Der Betriebsübergang im inter­na­tio­na­len Kontext wirft viele Fragen auf. Mal dürfen deut­sche Ge­setze an­ge­wendet werden, mal wiede­rum nicht. Der Grund: Weder das nationale Recht noch die ein­schlä­gige EU-Richt­linie treffen dazu klare Aussagen.

Die maßgeblichen Kriterien darüber, wann ein Betriebsübergang im Inland vorliegt, wurden durch das Bundesarbeitsgericht (BAG) und den Europäischen Gerichtshof (EuGH) weitgehend geklärt. Weder die EU-Betriebsübergangsrichtlinie noch § 613a des Bürgerlichen Gesetzbuchs (BGB) beantworten jedoch die Frage, nach welchem Recht sich ein grenzüberschreitender Be­triebs­über­gang vollzieht und welche Konsequenzen sich daraus für Arbeitnehmer und die beteiligten Rechtsträger ergeben. Daher muss anhand verschiedener Lösungsansätze untersucht werden, ob § 613a BGB auf grenzüberschreitende Sachverhalte Anwendung finden kann. Eine Kollisionsnorm, die bei grenzüberschreitenden Betriebsübergängen regelt, welches Recht des jeweils betroffenen Staats Anwendung findet, existiert nicht. Insbesondere enthält auch die Richtlinie 2001/23/EG keine entsprechende Regelung.
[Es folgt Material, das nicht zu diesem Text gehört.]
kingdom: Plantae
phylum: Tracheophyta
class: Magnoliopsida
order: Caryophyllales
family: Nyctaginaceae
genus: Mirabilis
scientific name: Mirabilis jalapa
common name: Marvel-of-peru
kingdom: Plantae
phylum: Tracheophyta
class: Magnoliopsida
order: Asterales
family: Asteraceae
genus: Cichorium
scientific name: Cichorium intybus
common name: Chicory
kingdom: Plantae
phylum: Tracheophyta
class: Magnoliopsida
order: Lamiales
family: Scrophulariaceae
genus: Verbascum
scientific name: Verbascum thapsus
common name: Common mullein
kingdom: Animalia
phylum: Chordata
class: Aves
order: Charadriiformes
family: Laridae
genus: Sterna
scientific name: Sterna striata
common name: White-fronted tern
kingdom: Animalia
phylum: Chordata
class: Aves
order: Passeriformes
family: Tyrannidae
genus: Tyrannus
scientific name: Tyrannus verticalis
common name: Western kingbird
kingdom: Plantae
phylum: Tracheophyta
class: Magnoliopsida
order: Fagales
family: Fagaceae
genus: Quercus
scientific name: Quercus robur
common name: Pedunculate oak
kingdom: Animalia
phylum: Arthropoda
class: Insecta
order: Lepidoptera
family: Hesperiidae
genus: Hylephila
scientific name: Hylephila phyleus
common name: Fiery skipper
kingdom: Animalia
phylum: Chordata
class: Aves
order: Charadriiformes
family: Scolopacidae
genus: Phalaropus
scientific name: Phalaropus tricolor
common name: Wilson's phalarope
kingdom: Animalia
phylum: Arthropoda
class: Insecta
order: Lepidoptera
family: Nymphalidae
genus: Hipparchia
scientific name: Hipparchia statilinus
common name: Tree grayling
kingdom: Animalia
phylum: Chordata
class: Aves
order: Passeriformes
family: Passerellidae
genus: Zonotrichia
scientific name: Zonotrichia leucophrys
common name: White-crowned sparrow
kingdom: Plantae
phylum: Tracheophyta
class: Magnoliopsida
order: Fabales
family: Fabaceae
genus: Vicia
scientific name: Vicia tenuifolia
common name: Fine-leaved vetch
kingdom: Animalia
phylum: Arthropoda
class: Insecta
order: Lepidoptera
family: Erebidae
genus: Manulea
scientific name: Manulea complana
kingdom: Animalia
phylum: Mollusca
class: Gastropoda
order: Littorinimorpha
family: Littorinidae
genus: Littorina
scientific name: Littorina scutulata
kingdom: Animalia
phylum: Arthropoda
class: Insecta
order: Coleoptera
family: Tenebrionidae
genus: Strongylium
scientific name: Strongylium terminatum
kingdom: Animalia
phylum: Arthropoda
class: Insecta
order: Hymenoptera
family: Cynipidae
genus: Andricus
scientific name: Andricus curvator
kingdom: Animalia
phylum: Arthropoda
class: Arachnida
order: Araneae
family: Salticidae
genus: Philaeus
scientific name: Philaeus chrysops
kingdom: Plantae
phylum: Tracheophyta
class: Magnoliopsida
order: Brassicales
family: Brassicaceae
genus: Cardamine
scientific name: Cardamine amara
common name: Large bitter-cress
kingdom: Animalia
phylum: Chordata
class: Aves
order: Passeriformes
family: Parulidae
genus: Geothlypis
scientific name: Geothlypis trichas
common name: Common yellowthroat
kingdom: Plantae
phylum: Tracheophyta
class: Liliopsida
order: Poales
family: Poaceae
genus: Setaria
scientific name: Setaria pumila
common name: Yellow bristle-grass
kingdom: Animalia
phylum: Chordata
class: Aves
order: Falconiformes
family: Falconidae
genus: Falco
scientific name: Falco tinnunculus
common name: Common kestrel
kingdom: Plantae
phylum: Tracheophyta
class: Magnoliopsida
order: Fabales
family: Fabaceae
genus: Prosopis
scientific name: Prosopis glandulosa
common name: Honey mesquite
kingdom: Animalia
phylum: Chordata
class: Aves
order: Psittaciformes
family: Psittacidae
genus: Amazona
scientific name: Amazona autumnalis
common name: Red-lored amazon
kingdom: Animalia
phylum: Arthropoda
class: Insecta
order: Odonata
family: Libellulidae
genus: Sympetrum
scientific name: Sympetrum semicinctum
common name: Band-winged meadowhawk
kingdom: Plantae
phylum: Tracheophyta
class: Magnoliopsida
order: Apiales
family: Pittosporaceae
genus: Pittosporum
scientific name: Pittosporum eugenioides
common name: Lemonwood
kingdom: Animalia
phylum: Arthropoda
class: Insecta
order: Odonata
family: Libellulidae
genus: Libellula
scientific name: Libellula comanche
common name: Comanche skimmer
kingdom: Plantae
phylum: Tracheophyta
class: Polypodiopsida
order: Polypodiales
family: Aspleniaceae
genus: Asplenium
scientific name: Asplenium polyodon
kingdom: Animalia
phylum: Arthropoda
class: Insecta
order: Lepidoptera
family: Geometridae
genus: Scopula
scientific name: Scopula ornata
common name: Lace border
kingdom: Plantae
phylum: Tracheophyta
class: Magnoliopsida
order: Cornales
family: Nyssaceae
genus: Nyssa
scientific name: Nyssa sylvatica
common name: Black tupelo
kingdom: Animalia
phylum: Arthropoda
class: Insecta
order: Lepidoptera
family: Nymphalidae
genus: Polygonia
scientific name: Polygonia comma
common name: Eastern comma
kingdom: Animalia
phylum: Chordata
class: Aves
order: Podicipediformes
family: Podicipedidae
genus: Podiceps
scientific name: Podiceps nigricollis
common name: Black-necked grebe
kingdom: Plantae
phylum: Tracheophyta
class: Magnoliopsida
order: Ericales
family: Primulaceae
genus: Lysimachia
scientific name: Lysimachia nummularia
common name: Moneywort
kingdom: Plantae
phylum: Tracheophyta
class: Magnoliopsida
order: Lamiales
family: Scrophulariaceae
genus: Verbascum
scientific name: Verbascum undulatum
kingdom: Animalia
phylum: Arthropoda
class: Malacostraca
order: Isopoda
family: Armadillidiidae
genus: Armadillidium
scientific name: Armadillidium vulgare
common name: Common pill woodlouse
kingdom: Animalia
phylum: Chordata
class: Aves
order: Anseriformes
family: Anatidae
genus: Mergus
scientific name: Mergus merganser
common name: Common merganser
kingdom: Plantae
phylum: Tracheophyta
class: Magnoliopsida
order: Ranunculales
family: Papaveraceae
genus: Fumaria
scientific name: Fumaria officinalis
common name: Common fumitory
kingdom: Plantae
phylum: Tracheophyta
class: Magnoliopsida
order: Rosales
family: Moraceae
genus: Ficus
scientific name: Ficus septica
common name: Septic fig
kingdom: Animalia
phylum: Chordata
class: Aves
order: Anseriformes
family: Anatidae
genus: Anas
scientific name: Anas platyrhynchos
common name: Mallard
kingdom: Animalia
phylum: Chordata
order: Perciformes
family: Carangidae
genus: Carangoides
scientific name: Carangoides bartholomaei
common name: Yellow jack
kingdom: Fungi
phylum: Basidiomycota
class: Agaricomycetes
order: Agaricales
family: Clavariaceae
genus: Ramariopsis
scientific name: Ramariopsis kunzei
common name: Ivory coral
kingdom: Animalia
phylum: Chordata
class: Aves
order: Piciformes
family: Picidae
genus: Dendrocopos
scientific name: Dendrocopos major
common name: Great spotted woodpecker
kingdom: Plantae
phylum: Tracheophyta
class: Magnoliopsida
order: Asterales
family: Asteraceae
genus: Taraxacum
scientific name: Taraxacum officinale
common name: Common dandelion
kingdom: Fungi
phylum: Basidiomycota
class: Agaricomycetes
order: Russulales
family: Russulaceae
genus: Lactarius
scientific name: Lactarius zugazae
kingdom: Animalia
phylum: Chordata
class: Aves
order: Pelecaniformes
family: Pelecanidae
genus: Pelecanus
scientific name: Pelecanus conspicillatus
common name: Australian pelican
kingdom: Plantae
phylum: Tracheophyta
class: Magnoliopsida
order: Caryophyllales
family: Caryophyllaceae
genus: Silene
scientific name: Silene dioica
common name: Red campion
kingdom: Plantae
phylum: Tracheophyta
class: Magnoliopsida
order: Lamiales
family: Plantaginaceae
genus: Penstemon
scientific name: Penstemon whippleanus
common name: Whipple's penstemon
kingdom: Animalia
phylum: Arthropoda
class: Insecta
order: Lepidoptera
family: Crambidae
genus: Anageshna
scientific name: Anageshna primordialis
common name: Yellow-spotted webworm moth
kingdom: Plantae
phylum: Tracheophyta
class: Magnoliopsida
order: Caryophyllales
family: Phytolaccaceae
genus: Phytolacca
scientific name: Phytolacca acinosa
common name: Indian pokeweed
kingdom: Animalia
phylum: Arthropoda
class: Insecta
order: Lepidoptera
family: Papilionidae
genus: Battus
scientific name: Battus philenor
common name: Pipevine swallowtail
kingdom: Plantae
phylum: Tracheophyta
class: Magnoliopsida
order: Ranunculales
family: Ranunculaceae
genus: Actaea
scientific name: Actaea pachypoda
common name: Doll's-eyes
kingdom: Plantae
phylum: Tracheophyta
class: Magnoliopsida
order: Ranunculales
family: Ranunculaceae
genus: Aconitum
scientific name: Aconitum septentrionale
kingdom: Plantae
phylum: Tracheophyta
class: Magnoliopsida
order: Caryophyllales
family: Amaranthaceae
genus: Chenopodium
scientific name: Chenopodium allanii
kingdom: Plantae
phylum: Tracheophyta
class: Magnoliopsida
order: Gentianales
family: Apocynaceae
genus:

Zwar hatte der ursprüngliche Entwurf der Betriebs­über­gangs­richt­linie noch eine entsprechende Kollisionsnorm vorgesehen, diese wurde aber nicht in die endgültige Fassung übernommen.

Territorialitätsprinzip

Denkbar wäre die Anwendung des im öffentlichen Recht geltenden Territorialitätsprinzips. Demnach finden bei einer Betriebsverlagerung ins Ausland die dort geltenden öffentlich-rechtlichen Vorschriften Anwendung. Seit dem 17. Dezember 2009 gilt für grenzüberschreitend tätige Unternehmen und deren Vertragsgestaltung die Verordnung 593/2008, die sogenannte Rom-I-Verordnung (Rom-I-VO). Sie bestimmt, welches Recht innerhalb der Europä-ischen Union auf internationale Verträge anwendbar ist. Das Territorialitätsprinzip baut auf dem Grundsatz der freien Rechtswahl auf, das auch in Art. 3 Rom-I-VO normiert ist. Danach dürfen die Partner eines Vertrags grundsätzlich frei darüber entscheiden, ob sie ihre Vereinbarungen dem deutschen Recht oder einer ausländischen Rechtsordnung unterwerfen. Diese unternehmerische Freiheit gilt jedoch nicht unbeschränkt.
Gerade im Arbeitsrecht sind ihr zur Gewährleistung eines Mindestschutzes der Arbeitnehmer Grenzen zu setzen. So gebietet Art. 8 Rom-I-VO, dass die freie Rechtswahl nicht dazu führen darf, dass dem Arbeitnehmer zwingende Rechte entzogen werden können. Deshalb findet das Recht des Lands Anwendung, in dem sich die wesentliche Hauptleistung aus dem Arbeitsvertrag vollzieht. Ergo findet das Territorialitätsprinzip keine Anwendung, es wird im grenz­über­schrei­ten­den Zivilrechtsverkehr durch die Regelungen des internationalen Privatrechts (IPR) verdrängt. Die Anwendbarkeit des § 613a BGB auf grenzüberschreitende Betriebsübergänge ist also anhand der Rom-I-VO zu bestimmen. Dabei kommen verschiedene Begründungsansätze in Betracht.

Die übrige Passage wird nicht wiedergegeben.